Number Sequence
Time Limit: 10000/5000 MS (Java/Others) Memory Limit: 32768/32768 K (Java/Others)
Total Submission(s): 22055 Accepted Submission(s): 9428
Problem Description
Given two sequences of numbers : a[1], a[2], …… , a[N], and b[1], b[2], …… , b[M] (1 <= M <= 10000, 1 <= N <= 1000000). Your task is to find a number K which make a[K] = b[1], a[K + 1] = b[2], …… , a[K + M - 1] = b[M]. If there are more than one K exist, output the smallest one.
Input
The first line of input is a number T which indicate the number of cases. Each case contains three lines. The first line is two numbers N and M (1 <= M <= 10000, 1 <= N <= 1000000).

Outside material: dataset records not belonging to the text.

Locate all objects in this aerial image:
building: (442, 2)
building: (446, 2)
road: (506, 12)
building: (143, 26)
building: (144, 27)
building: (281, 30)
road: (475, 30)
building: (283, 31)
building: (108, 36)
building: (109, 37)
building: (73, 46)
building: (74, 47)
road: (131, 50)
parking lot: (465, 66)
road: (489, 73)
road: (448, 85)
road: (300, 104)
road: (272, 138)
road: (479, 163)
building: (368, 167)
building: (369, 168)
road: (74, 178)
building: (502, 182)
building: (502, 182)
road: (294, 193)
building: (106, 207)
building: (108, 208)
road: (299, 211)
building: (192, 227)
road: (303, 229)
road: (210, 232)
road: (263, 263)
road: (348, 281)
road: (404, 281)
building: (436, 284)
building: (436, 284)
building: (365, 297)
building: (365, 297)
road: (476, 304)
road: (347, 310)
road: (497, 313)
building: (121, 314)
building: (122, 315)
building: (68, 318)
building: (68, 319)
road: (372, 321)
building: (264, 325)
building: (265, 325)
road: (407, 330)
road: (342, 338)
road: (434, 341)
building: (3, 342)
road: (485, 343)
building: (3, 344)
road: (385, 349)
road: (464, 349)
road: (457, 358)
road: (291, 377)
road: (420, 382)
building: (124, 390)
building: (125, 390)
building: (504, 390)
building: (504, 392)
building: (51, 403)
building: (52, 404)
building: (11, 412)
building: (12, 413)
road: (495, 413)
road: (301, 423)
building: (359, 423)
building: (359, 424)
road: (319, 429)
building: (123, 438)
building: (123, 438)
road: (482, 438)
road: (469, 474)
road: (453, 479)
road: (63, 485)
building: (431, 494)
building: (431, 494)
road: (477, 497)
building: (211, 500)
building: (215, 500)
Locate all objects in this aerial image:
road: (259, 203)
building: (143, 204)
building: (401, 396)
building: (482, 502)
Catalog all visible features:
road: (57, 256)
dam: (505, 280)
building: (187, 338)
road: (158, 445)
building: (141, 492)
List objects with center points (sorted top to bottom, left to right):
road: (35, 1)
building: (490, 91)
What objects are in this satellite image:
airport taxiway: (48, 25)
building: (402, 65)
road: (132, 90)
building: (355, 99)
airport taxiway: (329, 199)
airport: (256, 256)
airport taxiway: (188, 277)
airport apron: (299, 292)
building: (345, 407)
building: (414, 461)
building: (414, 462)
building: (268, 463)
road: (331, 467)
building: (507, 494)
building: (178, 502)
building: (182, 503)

The second line contains N integers which indicate a[1], a[2], …… , a[N]. The third line contains M integers which indicate b[1], b[2], …… , b[M]. All integers are in the range of [-1000000, 1000000].
Output
For each test case, you should output one line which only contain K described above. If no such K exists, output -1 instead.
Sample Input
2
13 5
1 2 1 2 3 1 2 3 1 3 2 1 2
1 2 3 1 3
13 5
1 2 1 2 3 1 2 3 1 3 2 1 2
1 2 3 2 1
Sample Output
6
-1
Source
HDU 2007-Spring Programming Contest
/*"部分匹配值"就是"前綴"和"後綴"的最長的共有元素的長度。以"ABCDABD"爲例,
- "A"的前綴和後綴都爲空集,共有元素的長度爲0;
- "AB"的前綴爲[A],後綴爲[B],共有元素的長度爲0;
- "ABC"的前綴爲[A, AB],後綴爲[BC, C],共有元素的長度0;
- "ABCD"的前綴爲[A, AB, ABC],後綴爲[BCD, CD, D],共有元素的長度爲0;
- "ABCDA"的前綴爲[A, AB, ABC, ABCD],後綴爲[BCDA, CDA, DA, A],共有元素爲"A",長度爲1;
- "ABCDAB"的前綴爲[A, AB, ABC, ABCD, ABCDA],後綴爲[BCDAB, CDAB, DAB, AB, B],共有元素爲"AB",長度爲2;
- "ABCDABD"的前綴爲[A, AB, ABC, ABCD, ABCDA, ABCDAB],後綴爲[BCDABD, CDABD, DABD, ABD, BD, D],共有元素的長度爲0。*/
//next的含義就是這個字符串的前綴和後綴的最大的相同元素
//MAP的精髓所在 可以控制前移的位數 next的回溯十分重要
//理解KMP一定要弄懂next值所代表的含義
#include <cstdio>
#include <iostream>
#include <cstring>
#include <algorithm>
#include <queue>
#include <stack>
using namespace std;
const int MAXX=1000000+10;
int a1[MAXX];
int a2[MAXX];
int nex[MAXX];
int n;
int k;
void Getnext(){
int i=0,j=-1;
nex[0]=-1;
while(i<k)
{
if(j==-1||a2[i]==a2[j])
nex[++i]=++j;
else
j=nex[j];
}
}
void KMP()
{
int num=0; int i=0;
while(i<n){
if(num==-1||a1[i]==a2[num]){
num++;i++;
if(num==k){
printf("%d\n",i-num+1);
return ;
}
}
else
num=nex[num];
}
printf("-1\n");
}
int main(){
int T; scanf("%d",&T);
while(T--){
scanf("%d %d",&n,&k);
for(int i=0;i<n;i++)
scanf("%d",&a1[i]);
for(int i=0;i<k;i++)
scanf("%d",&a2[i]);
Getnext();
KMP();
}
return 0;
}